[Start of Data provided]

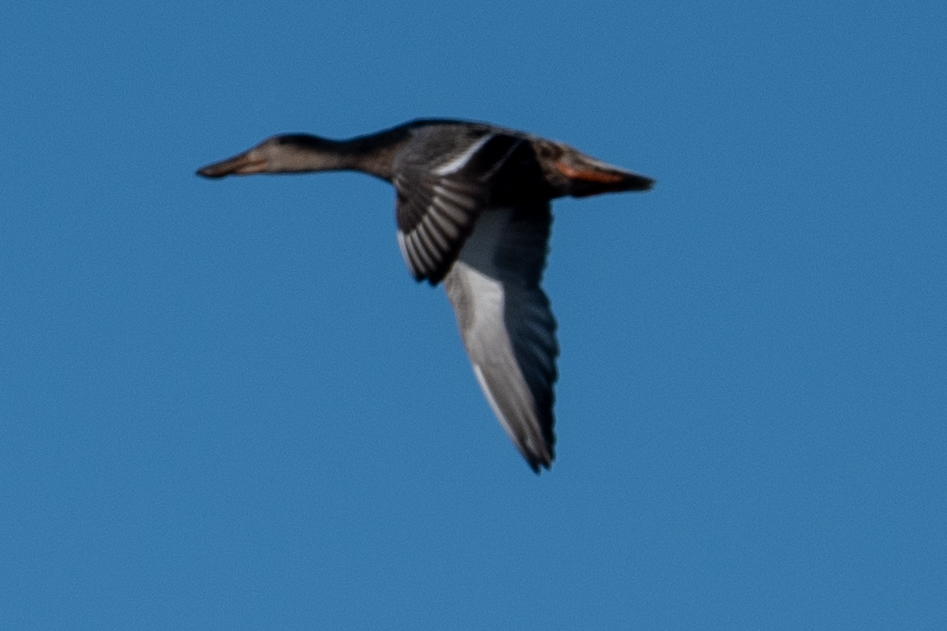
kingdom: Animalia
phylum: Chordata
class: Aves
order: Anseriformes
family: Anatidae
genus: Spatula
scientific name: Spatula clypeata
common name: Northern shoveler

[End of Data provided]

• Short exercise: Copy every naming line of the entry above word for word, from kingdom through common name, leaving out the picture.

• Result:
kingdom: Animalia
phylum: Chordata
class: Aves
order: Anseriformes
family: Anatidae
genus: Spatula
scientific name: Spatula clypeata
common name: Northern shoveler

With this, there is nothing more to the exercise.